• **TO-DO ITEM**:
Could you give the data below again exactly, apart from the pictures?

• **Hardware design source files**:
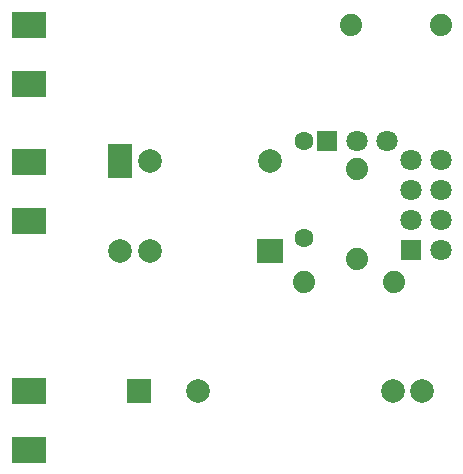
<source format=gtl>
G04 Layer: TopLayer*
G04 EasyEDA v6.5.34, 2023-10-19 08:42:31*
G04 e3f5e68dd2074443958a13ea81cc3fb2,08f173712dbc44b08fd2a75eaeabdc68,10*
G04 Gerber Generator version 0.2*
G04 Scale: 100 percent, Rotated: No, Reflected: No *
G04 Dimensions in millimeters *
G04 leading zeros omitted , absolute positions ,4 integer and 5 decimal *
%FSLAX45Y45*%
%MOMM*%

%ADD10C,1.8796*%
%ADD11R,3.0000X2.2000*%
%ADD12C,1.6000*%
%ADD13C,2.0000*%
%ADD14R,2.0000X3.0000*%
%ADD15R,2.3000X2.0000*%
%ADD16R,1.8000X1.8000*%
%ADD17C,1.8000*%
%ADD18R,2.0000X2.0000*%

%LPD*%
D10*
G01*
X3940987Y3959987D03*
G01*
X3178987Y3959987D03*
D11*
G01*
X450011Y3959987D03*
G01*
X450011Y3459987D03*
D12*
G01*
X2780004Y2969996D03*
G01*
X2780004Y2149982D03*
D13*
G01*
X2494991Y2800985D03*
G01*
X1478991Y2800985D03*
D14*
G01*
X1224991Y2800985D03*
D13*
G01*
X1224991Y2038985D03*
G01*
X1478991Y2038985D03*
D15*
G01*
X2494991Y2038985D03*
D16*
G01*
X2975990Y2969996D03*
D17*
G01*
X3229990Y2969996D03*
G01*
X3483990Y2969996D03*
D10*
G01*
X3229990Y2740990D03*
G01*
X3229990Y1978990D03*
G01*
X2778988Y1780006D03*
G01*
X3540988Y1780006D03*
D11*
G01*
X450011Y2799994D03*
G01*
X450011Y2299995D03*
G01*
X450011Y859993D03*
G01*
X450011Y359994D03*
D17*
G01*
X3937000Y2810992D03*
G01*
X3937000Y2556992D03*
G01*
X3937000Y2302992D03*
G01*
X3937000Y2048992D03*
G01*
X3683000Y2810992D03*
G01*
X3683000Y2556992D03*
G01*
X3683000Y2302992D03*
D16*
G01*
X3683000Y2048992D03*
D13*
G01*
X3780002Y859993D03*
G01*
X3530015Y859993D03*
G01*
X1880006Y859993D03*
D18*
G01*
X1380007Y859993D03*
M02*

</source>
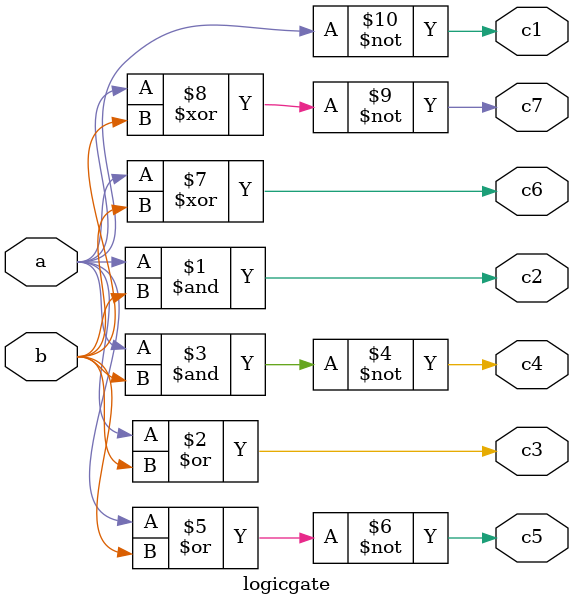
<source format=v>
module logicgate(a,b,c1,c2,c3,c4,c5,c6,c7); 
input a,b; 
output c1,c2,c3,c4,c5,c6,c7; 
not g1(c1,a); 
and g2(c2,a,b); 
or g3(c3,a,b); 
nand g4(c4,a,b); 
nor g5(c5,a,b); 
xor g6(c6,a,b); 
xnor g7(c7,a,b); 
endmodule 
</source>
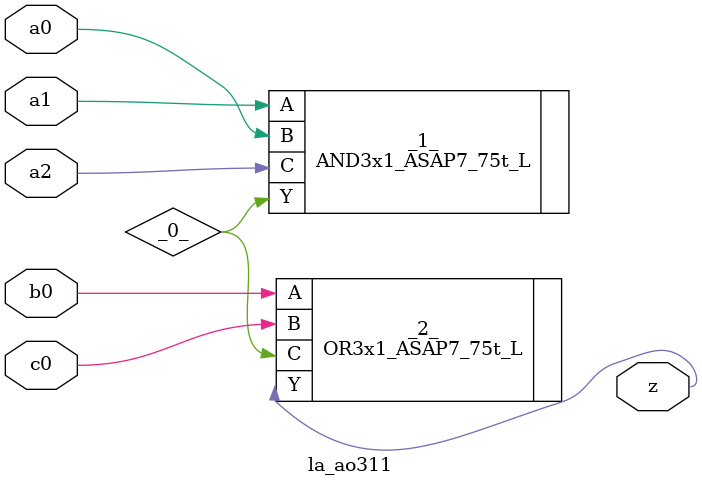
<source format=v>

/* Generated by Yosys 0.44 (git sha1 80ba43d26, g++ 11.4.0-1ubuntu1~22.04 -fPIC -O3) */

(* top =  1  *)
(* src = "inputs/la_ao311.v:10.1-23.10" *)
module la_ao311 (
    a0,
    a1,
    a2,
    b0,
    c0,
    z
);
  wire _0_;
  (* src = "inputs/la_ao311.v:13.12-13.14" *)
  input a0;
  wire a0;
  (* src = "inputs/la_ao311.v:14.12-14.14" *)
  input a1;
  wire a1;
  (* src = "inputs/la_ao311.v:15.12-15.14" *)
  input a2;
  wire a2;
  (* src = "inputs/la_ao311.v:16.12-16.14" *)
  input b0;
  wire b0;
  (* src = "inputs/la_ao311.v:17.12-17.14" *)
  input c0;
  wire c0;
  (* src = "inputs/la_ao311.v:18.12-18.13" *)
  output z;
  wire z;
  AND3x1_ASAP7_75t_L _1_ (
      .A(a1),
      .B(a0),
      .C(a2),
      .Y(_0_)
  );
  OR3x1_ASAP7_75t_L _2_ (
      .A(b0),
      .B(c0),
      .C(_0_),
      .Y(z)
  );
endmodule

</source>
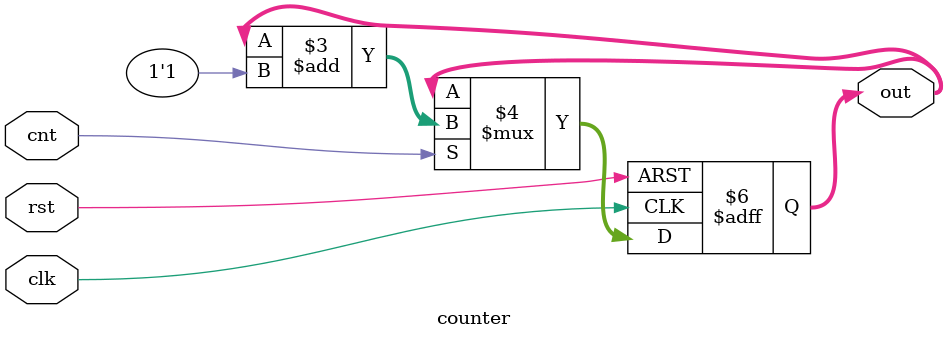
<source format=v>
module counter #(parameter WIDTH = 8) (clk, rst, cnt, out);
	input clk, rst, cnt;
    output reg [WIDTH - 1:0] out;

	always @(posedge clk, posedge rst) 
    begin
		if(rst == 1'b1) 
            out <= {WIDTH{1'b0}};
		else if(cnt) 
            out <= out + 1'b1;
	end
endmodule
</source>
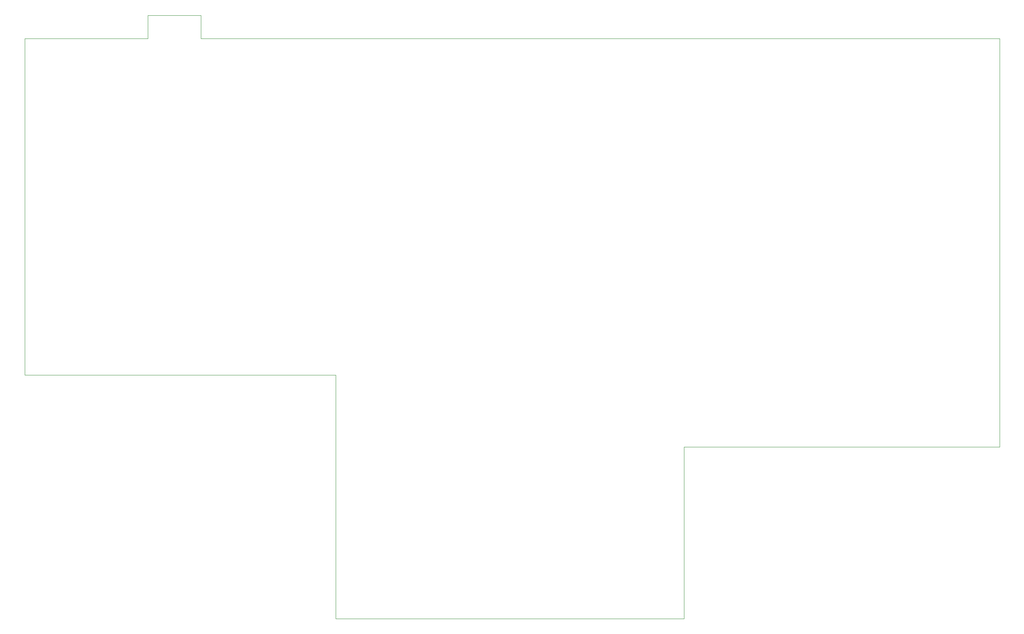
<source format=gbr>
%TF.GenerationSoftware,KiCad,Pcbnew,8.0.4*%
%TF.CreationDate,2024-07-22T23:57:25-07:00*%
%TF.ProjectId,leverless_controlller,6c657665-726c-4657-9373-5f636f6e7472,rev?*%
%TF.SameCoordinates,Original*%
%TF.FileFunction,Profile,NP*%
%FSLAX46Y46*%
G04 Gerber Fmt 4.6, Leading zero omitted, Abs format (unit mm)*
G04 Created by KiCad (PCBNEW 8.0.4) date 2024-07-22 23:57:25*
%MOMM*%
%LPD*%
G01*
G04 APERTURE LIST*
%TA.AperFunction,Profile*%
%ADD10C,0.100000*%
%TD*%
G04 APERTURE END LIST*
D10*
X254000000Y-25000000D02*
X254000000Y-113000000D01*
X254000000Y-113000000D02*
X186000000Y-113000000D01*
X44000000Y-97500000D02*
X111000000Y-97500000D01*
X111000000Y-149985876D02*
X186000151Y-149985876D01*
X82000000Y-25000000D02*
X82000000Y-20000000D01*
X82000000Y-20000000D02*
X70500000Y-20000000D01*
X139500000Y-25000000D02*
X82000000Y-25000000D01*
X70500000Y-20000000D02*
X70500000Y-25000000D01*
X186000151Y-149985876D02*
X186000000Y-113000000D01*
X254000000Y-25000000D02*
X139500000Y-25000000D01*
X111000000Y-97500000D02*
X111000000Y-149985876D01*
X70500000Y-25000000D02*
X44000000Y-25000000D01*
X44000000Y-25000000D02*
X44000000Y-97500000D01*
M02*

</source>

• **FINISHED EXERCISE**:
<source format=gtl>
G04 Layer: TopLayer*
G04 EasyEDA v6.5.34, 2023-10-19 08:42:31*
G04 e3f5e68dd2074443958a13ea81cc3fb2,08f173712dbc44b08fd2a75eaeabdc68,10*
G04 Gerber Generator version 0.2*
G04 Scale: 100 percent, Rotated: No, Reflected: No *
G04 Dimensions in millimeters *
G04 leading zeros omitted , absolute positions ,4 integer and 5 decimal *
%FSLAX45Y45*%
%MOMM*%

%ADD10C,1.8796*%
%ADD11R,3.0000X2.2000*%
%ADD12C,1.6000*%
%ADD13C,2.0000*%
%ADD14R,2.0000X3.0000*%
%ADD15R,2.3000X2.0000*%
%ADD16R,1.8000X1.8000*%
%ADD17C,1.8000*%
%ADD18R,2.0000X2.0000*%

%LPD*%
D10*
G01*
X3940987Y3959987D03*
G01*
X3178987Y3959987D03*
D11*
G01*
X450011Y3959987D03*
G01*
X450011Y3459987D03*
D12*
G01*
X2780004Y2969996D03*
G01*
X2780004Y2149982D03*
D13*
G01*
X2494991Y2800985D03*
G01*
X1478991Y2800985D03*
D14*
G01*
X1224991Y2800985D03*
D13*
G01*
X1224991Y2038985D03*
G01*
X1478991Y2038985D03*
D15*
G01*
X2494991Y2038985D03*
D16*
G01*
X2975990Y2969996D03*
D17*
G01*
X3229990Y2969996D03*
G01*
X3483990Y2969996D03*
D10*
G01*
X3229990Y2740990D03*
G01*
X3229990Y1978990D03*
G01*
X2778988Y1780006D03*
G01*
X3540988Y1780006D03*
D11*
G01*
X450011Y2799994D03*
G01*
X450011Y2299995D03*
G01*
X450011Y859993D03*
G01*
X450011Y359994D03*
D17*
G01*
X3937000Y2810992D03*
G01*
X3937000Y2556992D03*
G01*
X3937000Y2302992D03*
G01*
X3937000Y2048992D03*
G01*
X3683000Y2810992D03*
G01*
X3683000Y2556992D03*
G01*
X3683000Y2302992D03*
D16*
G01*
X3683000Y2048992D03*
D13*
G01*
X3780002Y859993D03*
G01*
X3530015Y859993D03*
G01*
X1880006Y859993D03*
D18*
G01*
X1380007Y859993D03*
M02*

</source>
<source format=v>
module logicgate(a,b,c1,c2,c3,c4,c5,c6,c7); 
input a,b; 
output c1,c2,c3,c4,c5,c6,c7; 
not g1(c1,a); 
and g2(c2,a,b); 
or g3(c3,a,b); 
nand g4(c4,a,b); 
nor g5(c5,a,b); 
xor g6(c6,a,b); 
xnor g7(c7,a,b); 
endmodule 
</source>
<source format=v>

/* Generated by Yosys 0.44 (git sha1 80ba43d26, g++ 11.4.0-1ubuntu1~22.04 -fPIC -O3) */

(* top =  1  *)
(* src = "inputs/la_ao311.v:10.1-23.10" *)
module la_ao311 (
    a0,
    a1,
    a2,
    b0,
    c0,
    z
);
  wire _0_;
  (* src = "inputs/la_ao311.v:13.12-13.14" *)
  input a0;
  wire a0;
  (* src = "inputs/la_ao311.v:14.12-14.14" *)
  input a1;
  wire a1;
  (* src = "inputs/la_ao311.v:15.12-15.14" *)
  input a2;
  wire a2;
  (* src = "inputs/la_ao311.v:16.12-16.14" *)
  input b0;
  wire b0;
  (* src = "inputs/la_ao311.v:17.12-17.14" *)
  input c0;
  wire c0;
  (* src = "inputs/la_ao311.v:18.12-18.13" *)
  output z;
  wire z;
  AND3x1_ASAP7_75t_L _1_ (
      .A(a1),
      .B(a0),
      .C(a2),
      .Y(_0_)
  );
  OR3x1_ASAP7_75t_L _2_ (
      .A(b0),
      .B(c0),
      .C(_0_),
      .Y(z)
  );
endmodule

</source>
<source format=v>
module counter #(parameter WIDTH = 8) (clk, rst, cnt, out);
	input clk, rst, cnt;
    output reg [WIDTH - 1:0] out;

	always @(posedge clk, posedge rst) 
    begin
		if(rst == 1'b1) 
            out <= {WIDTH{1'b0}};
		else if(cnt) 
            out <= out + 1'b1;
	end
endmodule
</source>
<source format=gbr>
%TF.GenerationSoftware,KiCad,Pcbnew,8.0.4*%
%TF.CreationDate,2024-07-22T23:57:25-07:00*%
%TF.ProjectId,leverless_controlller,6c657665-726c-4657-9373-5f636f6e7472,rev?*%
%TF.SameCoordinates,Original*%
%TF.FileFunction,Profile,NP*%
%FSLAX46Y46*%
G04 Gerber Fmt 4.6, Leading zero omitted, Abs format (unit mm)*
G04 Created by KiCad (PCBNEW 8.0.4) date 2024-07-22 23:57:25*
%MOMM*%
%LPD*%
G01*
G04 APERTURE LIST*
%TA.AperFunction,Profile*%
%ADD10C,0.100000*%
%TD*%
G04 APERTURE END LIST*
D10*
X254000000Y-25000000D02*
X254000000Y-113000000D01*
X254000000Y-113000000D02*
X186000000Y-113000000D01*
X44000000Y-97500000D02*
X111000000Y-97500000D01*
X111000000Y-149985876D02*
X186000151Y-149985876D01*
X82000000Y-25000000D02*
X82000000Y-20000000D01*
X82000000Y-20000000D02*
X70500000Y-20000000D01*
X139500000Y-25000000D02*
X82000000Y-25000000D01*
X70500000Y-20000000D02*
X70500000Y-25000000D01*
X186000151Y-149985876D02*
X186000000Y-113000000D01*
X254000000Y-25000000D02*
X139500000Y-25000000D01*
X111000000Y-97500000D02*
X111000000Y-149985876D01*
X70500000Y-25000000D02*
X44000000Y-25000000D01*
X44000000Y-25000000D02*
X44000000Y-97500000D01*
M02*

</source>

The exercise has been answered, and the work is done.